Dominoes must fall before McElwain fills staff

By Adam Silverstein
December 22, 2014

Updated on Tuesday at 1:30 a.m.

It has been nearly three full weeks since Jim McElwain was hired as the new head coach of the Florida Gators – 18 days to be exact – yet the exact makeup of his coaching staff remains largely unresolved. According to McElwain, it will remain that way for at least another week…or possibly three.

To this point, little is known about who will join McElwain in Gainesville, Florida, though he told Tampa Bay’s WDAE 620 AM on Monday that the process is “going really well.”

The one hire he did make – pulling defensive coordinator Geoff Collins from the same role at Mississippi State – has received widespread praise, but McElwain still has a ways for to go with eight additional coaching positions to fill.

So what exactly is taking so long?


McElwain is targeting a number of coaches who have yet to see their seasons come to an end, including what appears to be more than one working in the professional ranks.

“Obviously we’ve got guys that are currently in major bowl games that will probably jump on board and then some guys obviously that still have an NFL game or maybe even some playoff games left. So we’re being patient,” he explained during the radio hit.

The NFL regular season ends in one week, while every bowl game except the College Football Playoff Championship will be played in two week’s time. Of course, considering McElwain coached at Alabama and is believed to be targeting one or two Crimson Tide staffers for promotions, the wait to have a 100 percent finalized coaching staff could extend to three weeks. And if he is hoping to pull in an assistant from an NFL team set to make the playoffs, obviously the delay could extend even longer.

In a second radio interview later on Monday, this time with Jacksonville’s 1010 XL, McElwain insinuated that fans could expect to hear at least a few staff additions come to fruition sooner than later.

“You’ll start to see some guys trickle in as we finish some bowl games and the NFL season and then really get after it right after the first of the year,” he said.

There are other concerns McElwain has while building a staff, such as quality, familiarity and overall fit.

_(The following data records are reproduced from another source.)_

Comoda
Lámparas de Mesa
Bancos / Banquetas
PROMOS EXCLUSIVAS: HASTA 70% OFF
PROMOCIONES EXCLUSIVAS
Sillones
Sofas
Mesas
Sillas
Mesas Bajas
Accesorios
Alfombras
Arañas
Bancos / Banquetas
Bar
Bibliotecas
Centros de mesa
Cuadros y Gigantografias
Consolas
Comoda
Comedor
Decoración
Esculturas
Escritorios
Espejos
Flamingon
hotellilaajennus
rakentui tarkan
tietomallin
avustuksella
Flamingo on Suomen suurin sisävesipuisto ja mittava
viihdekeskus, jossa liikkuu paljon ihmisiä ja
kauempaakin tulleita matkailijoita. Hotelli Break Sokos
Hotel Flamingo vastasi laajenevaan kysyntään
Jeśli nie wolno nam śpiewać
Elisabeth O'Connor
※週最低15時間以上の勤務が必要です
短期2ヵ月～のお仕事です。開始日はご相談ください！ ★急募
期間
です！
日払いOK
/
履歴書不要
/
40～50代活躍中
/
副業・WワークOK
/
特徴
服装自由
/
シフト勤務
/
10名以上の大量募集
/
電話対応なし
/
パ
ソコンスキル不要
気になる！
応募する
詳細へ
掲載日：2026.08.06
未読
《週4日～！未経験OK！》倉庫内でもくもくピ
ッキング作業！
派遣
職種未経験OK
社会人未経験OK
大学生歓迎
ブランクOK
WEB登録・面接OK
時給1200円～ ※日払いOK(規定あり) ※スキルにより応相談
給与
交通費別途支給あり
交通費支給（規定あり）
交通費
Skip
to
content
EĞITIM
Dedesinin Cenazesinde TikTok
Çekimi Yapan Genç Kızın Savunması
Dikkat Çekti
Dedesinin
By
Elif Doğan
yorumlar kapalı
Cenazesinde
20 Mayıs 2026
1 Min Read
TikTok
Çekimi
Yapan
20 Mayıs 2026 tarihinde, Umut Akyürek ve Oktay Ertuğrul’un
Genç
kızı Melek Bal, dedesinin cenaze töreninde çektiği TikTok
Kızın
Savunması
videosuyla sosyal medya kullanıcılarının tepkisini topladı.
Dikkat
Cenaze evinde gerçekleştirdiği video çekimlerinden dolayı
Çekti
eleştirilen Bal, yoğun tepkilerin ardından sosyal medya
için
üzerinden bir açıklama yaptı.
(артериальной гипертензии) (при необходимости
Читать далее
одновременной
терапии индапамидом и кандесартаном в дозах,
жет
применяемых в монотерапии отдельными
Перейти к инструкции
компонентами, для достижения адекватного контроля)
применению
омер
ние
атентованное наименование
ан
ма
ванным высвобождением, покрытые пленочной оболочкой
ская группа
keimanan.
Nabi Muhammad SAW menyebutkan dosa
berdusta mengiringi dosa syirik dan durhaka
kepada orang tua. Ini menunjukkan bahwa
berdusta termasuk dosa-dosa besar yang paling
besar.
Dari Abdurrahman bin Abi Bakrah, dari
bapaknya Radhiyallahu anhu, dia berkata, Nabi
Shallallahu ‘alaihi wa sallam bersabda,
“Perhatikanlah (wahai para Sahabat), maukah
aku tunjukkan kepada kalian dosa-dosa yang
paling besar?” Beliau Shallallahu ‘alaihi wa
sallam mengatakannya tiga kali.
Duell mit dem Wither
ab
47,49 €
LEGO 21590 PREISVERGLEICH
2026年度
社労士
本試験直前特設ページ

He wants his first Gators coaching staff to be a well-oiled machine from the start rather than a patchwork accumulation of random parts.

“The one thing, a piece of advice I’ve gotten from many head coaches over the years, was the one thing you got to do is make sure you get that staff right. Be patient, make sure it checks all the boxes with recruiting ties, with coaching ability and obviously with like thinkers, guys that don’t have separate agendas and aren’t independent contractors,” he told the Tampa Bay station.

“It’s really about the family because at the end of the day, these kids are the reason we’re here and we’ve got to put everything we have in everything we do to help them be successful.”

There is an overriding belief that at least two members of the current Gators family – defensive backs coach Travaris Robinson and offensive line coach Mike Summers – have been asked by McElwain to stay at Florida. Both have reportedly told recruits that they are sticking around, but nothing is set in stone with either coach and McElwain is still fending off Will Muschamp (now defensive coordinator at Auburn), who is trying to pull Robinson back to his alma mater.

However, Collins is the only official hire to this point, and McElwain explained to the Jacksonville station why Collins was the perfect hire to lead the Gators’ defense.

“We met each other at the University of Alabama, and he’s a guy that I’ve followed. He’s a guy that does a great job not only putting a plan together but really getting the guys excited to play the game,” he said.

“One of the things I did know was obviously we had success on defense, and I want to maintain some of the same things they did schematically and not [make] wholesale changes on that side of the ball. He’s a guy that kind of fell out of the same tree – as a lot of us have – with that Nick Saban defense. It was a natural fit and obviously a guy that has experience within the conference. There’s no replacing that.”